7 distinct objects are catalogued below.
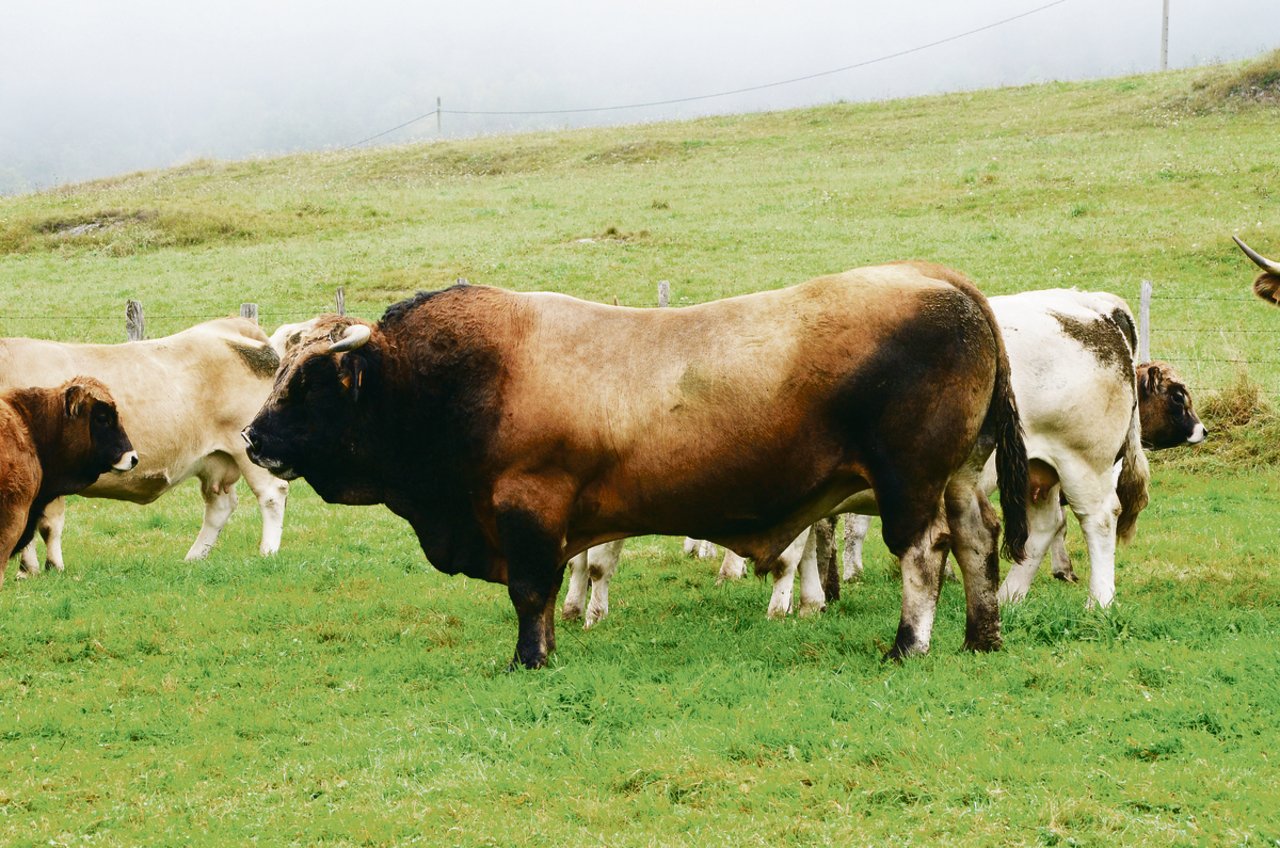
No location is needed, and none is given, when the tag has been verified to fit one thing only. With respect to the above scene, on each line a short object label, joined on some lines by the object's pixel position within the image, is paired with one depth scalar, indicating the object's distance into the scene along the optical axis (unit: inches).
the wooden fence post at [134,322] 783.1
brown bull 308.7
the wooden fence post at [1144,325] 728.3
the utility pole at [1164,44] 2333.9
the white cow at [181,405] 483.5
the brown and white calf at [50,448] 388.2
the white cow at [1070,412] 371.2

•••••

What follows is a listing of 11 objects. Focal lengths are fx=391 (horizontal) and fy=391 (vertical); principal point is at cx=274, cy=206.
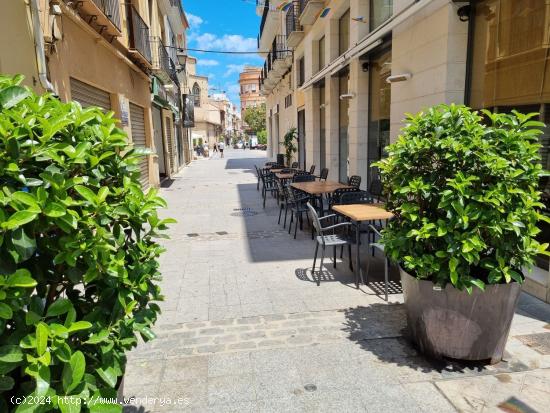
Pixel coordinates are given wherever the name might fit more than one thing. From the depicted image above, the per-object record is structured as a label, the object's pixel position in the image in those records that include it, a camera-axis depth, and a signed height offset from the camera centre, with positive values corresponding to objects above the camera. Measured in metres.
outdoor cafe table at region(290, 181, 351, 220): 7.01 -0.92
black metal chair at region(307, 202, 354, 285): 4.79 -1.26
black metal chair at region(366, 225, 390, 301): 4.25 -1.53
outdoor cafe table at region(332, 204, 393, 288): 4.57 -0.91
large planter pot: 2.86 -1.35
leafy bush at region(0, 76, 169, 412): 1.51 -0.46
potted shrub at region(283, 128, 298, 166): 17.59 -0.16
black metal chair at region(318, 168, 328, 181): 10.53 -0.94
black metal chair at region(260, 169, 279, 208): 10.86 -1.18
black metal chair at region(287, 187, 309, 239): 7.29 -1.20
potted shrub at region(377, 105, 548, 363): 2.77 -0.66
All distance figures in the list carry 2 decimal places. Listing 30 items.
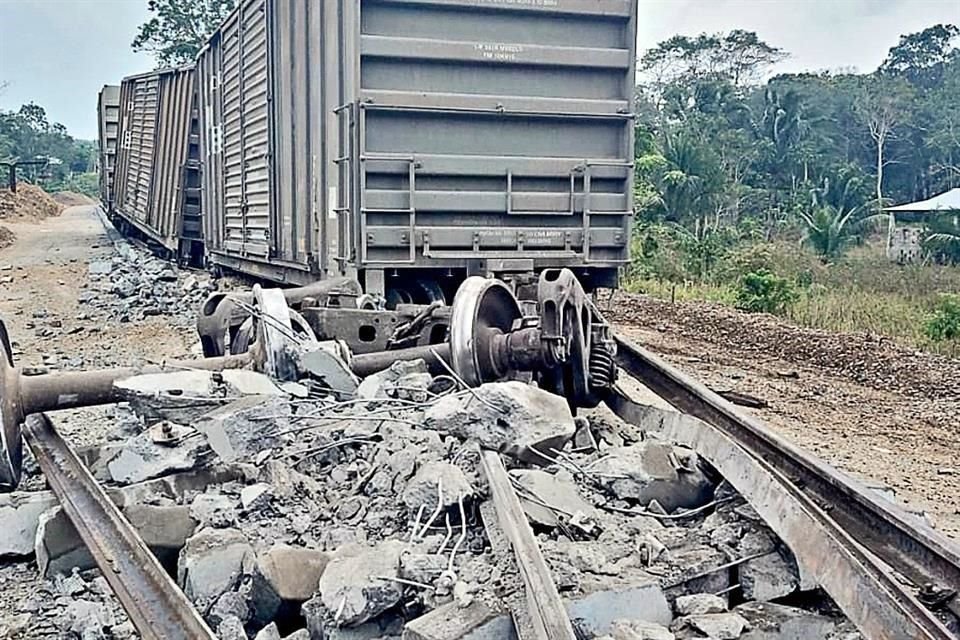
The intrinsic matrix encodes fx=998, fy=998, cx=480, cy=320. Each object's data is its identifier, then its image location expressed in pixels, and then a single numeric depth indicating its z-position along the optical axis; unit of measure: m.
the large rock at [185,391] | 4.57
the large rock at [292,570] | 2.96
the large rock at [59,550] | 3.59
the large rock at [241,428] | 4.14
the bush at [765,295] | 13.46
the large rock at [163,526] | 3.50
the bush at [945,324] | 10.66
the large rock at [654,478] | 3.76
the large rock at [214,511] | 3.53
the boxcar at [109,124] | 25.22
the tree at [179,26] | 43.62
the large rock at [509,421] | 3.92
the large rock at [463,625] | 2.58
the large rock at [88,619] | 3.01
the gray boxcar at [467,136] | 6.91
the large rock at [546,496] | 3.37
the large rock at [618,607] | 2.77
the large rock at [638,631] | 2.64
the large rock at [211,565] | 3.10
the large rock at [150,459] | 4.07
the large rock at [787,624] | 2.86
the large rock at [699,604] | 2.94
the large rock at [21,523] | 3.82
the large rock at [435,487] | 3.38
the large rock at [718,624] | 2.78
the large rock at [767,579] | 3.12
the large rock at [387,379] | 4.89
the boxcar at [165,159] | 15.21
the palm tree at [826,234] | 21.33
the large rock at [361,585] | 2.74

•••••

Check each line of the entries for the string "with". Copy the lines that have it.

No location is needed, and none is given, when the tag has been verified to fit one thing only. With respect to the above scene, on each line a short object label, joined on some lines by the object's pixel position within the image, is paired with one depth scalar, indicating the object's distance into the scene along the optical axis (unit: inches).
Pixel coordinates are given wherever the name might fit more than one thing. From the depicted image above, the per-object record is structured as a label, the object's pixel position in the image in those records that include it, a camera-axis depth, and a signed height offset from the camera centre, with positive values corresponding to objects above the camera. Measured in metres.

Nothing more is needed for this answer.